Métricas fundamentales y contexto de mercado
Solana mantiene una capitalización de mercado de US$ 43.190 millones al 25 de julio de 2026, cotizando 74,75% por debajo de su máximo histórico de US$ 293,41 alcanzado el 19 de enero de 2025. Pese al retroceso reciente, el activo registra una ganancia del 8,90% en los últimos 30 días, contrastando con una pérdida del 60,23% en los últimos 52 semanas.
La relación entre volumen diario y capitalización de mercado (3,64%) está muy por debajo del promedio histórico de 5,28%, reflejando menor interés especulativo. Este dato sugiere que la caída actual ocurre en un mercado de baja participación, lo que podría preceder tanto a un rebote técnico como a una ruptura bajista más profunda si aparecen órdenes de venta de mayor envergadura.
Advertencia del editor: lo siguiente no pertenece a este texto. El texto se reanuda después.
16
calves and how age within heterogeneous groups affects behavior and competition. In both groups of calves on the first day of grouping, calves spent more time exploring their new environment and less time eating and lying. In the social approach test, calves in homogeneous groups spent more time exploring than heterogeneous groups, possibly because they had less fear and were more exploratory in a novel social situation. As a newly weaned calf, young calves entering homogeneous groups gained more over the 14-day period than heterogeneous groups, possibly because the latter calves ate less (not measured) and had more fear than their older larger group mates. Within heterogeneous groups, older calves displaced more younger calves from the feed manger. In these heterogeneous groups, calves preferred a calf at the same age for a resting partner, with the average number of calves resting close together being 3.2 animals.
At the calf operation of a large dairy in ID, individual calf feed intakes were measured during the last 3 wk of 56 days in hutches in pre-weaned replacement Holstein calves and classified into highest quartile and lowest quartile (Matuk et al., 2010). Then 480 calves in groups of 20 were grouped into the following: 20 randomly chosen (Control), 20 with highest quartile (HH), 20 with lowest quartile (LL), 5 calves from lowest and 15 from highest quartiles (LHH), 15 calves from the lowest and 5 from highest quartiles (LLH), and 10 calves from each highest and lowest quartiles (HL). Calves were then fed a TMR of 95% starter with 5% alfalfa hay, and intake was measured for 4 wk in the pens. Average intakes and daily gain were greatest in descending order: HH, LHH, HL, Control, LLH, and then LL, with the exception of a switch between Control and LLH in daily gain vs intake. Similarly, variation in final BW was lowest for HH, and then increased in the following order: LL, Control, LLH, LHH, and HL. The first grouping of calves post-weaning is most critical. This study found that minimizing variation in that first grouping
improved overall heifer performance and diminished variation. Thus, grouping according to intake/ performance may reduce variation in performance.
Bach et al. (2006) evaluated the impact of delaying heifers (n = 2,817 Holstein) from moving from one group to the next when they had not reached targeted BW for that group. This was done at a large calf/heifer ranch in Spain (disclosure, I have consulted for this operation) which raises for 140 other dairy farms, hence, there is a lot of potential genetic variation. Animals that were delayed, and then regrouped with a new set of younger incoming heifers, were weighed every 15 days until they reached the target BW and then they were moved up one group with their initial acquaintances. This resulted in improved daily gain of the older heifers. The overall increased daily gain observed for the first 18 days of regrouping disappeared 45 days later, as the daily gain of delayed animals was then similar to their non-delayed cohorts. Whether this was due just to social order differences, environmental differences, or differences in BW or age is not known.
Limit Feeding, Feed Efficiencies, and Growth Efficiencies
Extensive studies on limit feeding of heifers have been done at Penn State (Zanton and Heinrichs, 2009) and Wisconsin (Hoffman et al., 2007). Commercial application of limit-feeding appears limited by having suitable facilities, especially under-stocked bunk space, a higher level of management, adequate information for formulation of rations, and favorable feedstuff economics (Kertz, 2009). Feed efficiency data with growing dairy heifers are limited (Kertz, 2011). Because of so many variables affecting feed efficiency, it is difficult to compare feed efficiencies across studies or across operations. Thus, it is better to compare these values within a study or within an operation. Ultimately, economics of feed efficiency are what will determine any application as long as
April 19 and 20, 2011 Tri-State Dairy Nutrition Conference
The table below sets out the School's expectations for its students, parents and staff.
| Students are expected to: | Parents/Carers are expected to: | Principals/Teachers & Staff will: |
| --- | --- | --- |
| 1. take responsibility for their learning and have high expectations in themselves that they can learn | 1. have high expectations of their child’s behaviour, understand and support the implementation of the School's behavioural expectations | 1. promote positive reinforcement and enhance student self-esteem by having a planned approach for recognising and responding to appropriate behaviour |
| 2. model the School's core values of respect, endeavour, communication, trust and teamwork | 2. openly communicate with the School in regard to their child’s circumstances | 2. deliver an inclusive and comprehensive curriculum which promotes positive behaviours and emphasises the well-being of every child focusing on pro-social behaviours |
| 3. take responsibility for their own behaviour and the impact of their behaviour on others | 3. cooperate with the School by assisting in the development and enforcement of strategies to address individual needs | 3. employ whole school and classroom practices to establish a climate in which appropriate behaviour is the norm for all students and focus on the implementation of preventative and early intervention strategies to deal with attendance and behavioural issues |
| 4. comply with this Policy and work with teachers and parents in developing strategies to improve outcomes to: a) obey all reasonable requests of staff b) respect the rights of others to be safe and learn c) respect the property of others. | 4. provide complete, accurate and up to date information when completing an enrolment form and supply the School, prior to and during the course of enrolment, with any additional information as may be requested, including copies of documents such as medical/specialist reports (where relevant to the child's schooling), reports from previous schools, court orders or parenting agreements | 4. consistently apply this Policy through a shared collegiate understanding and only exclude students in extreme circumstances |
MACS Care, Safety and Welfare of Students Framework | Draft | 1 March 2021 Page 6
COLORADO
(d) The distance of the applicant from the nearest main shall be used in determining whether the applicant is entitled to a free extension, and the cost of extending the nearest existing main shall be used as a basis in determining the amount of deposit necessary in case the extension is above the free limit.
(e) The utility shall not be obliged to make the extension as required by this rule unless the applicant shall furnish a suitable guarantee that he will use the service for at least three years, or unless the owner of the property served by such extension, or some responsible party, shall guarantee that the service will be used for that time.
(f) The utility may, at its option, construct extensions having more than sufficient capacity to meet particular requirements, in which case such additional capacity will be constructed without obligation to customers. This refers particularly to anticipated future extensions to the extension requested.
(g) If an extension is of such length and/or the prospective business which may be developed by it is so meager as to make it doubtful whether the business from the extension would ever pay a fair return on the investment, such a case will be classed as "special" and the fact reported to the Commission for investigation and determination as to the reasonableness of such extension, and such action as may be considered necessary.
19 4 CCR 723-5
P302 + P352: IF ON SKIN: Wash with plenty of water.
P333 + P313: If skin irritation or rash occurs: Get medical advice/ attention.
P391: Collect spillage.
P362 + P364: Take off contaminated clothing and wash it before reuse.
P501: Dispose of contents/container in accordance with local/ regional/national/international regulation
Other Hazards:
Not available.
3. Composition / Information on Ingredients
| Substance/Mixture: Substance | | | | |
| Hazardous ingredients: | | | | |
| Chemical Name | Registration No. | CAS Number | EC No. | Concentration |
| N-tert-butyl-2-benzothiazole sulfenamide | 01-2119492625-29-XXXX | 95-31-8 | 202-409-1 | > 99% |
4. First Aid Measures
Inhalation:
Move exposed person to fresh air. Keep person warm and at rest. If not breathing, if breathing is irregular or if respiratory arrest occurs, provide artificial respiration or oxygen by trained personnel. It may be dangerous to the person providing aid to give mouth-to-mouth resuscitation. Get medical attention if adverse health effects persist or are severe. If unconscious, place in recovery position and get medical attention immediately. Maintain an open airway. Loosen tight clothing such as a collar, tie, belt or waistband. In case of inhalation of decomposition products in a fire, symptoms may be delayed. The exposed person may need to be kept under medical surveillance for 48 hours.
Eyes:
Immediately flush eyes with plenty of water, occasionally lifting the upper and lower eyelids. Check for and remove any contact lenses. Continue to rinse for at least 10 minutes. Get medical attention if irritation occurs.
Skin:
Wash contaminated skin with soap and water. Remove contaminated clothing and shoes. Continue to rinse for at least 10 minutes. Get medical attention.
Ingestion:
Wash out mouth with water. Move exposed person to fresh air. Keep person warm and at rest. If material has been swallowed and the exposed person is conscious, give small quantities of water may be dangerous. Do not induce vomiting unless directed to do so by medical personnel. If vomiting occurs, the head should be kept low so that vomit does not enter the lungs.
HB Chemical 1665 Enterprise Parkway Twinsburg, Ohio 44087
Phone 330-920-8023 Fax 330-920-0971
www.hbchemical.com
Escenarios probables y estrategia de gestión de riesgo
Los analistas estiman tres escenarios con probabilidades diferenciadas. El escenario neutral (45% de probabilidad) proyecta una consolidación entre US$ 73,00 y US$ 76,00, con la SMA-50 actuando como soporte. El escenario bajista (30% de probabilidad) contempla una caída hacia US$ 68,00 a US$ 73,00 si se rompe el soporte crítico. El escenario alcista (25% de probabilidad) requeriría una recuperación sostenida sobre US$ 76,39 acompañada de volumen creciente.
Para posiciones largas, los operadores deben establecer un stop-loss por debajo de US$ 73,00. Las tomas de ganancias parciales se sugieren en US$ 76,39 (SMA-30) y US$ 78,81 (SMA-90). Los inversores que aún no han ingresado al activo deberían esperar una confirmación clara de rebote antes de acumular posiciones.
Impacto para inversores y administradores de portafolios en Argentina
Para los administradores de portafolios en Argentina que incluyen exposición a criptoactivos, la volatilidad de Solana refleja los riesgos inherentes a los activos digitales de alto rendimiento. En contextos de inflación y presión sobre el peso argentino, algunos inversores institucionales utilizan posiciones en blockchain de capa 1 como cobertura de largo plazo, pero requieren tolerancia a correcciones del 4% a 5% en sesiones individuales.
El retroceso actual no invalida la tesis fundamental de Solana como infraestructura de DeFi y NFT, pero sí advierte sobre la importancia de la gestión de riesgo y la diversificación. Quienes mantienen posiciones deben revisar sus límites de pérdida y considerar si sus objetivos de inversión aún se alinean con el perfil de riesgo del activo en este ciclo de mercado. La decisión de mantener, acumular o reducir exposición debe basarse en el horizonte de inversión individual y la capacidad de absorber fluctuaciones de corto plazo sin afectar la estrategia general del portafolio.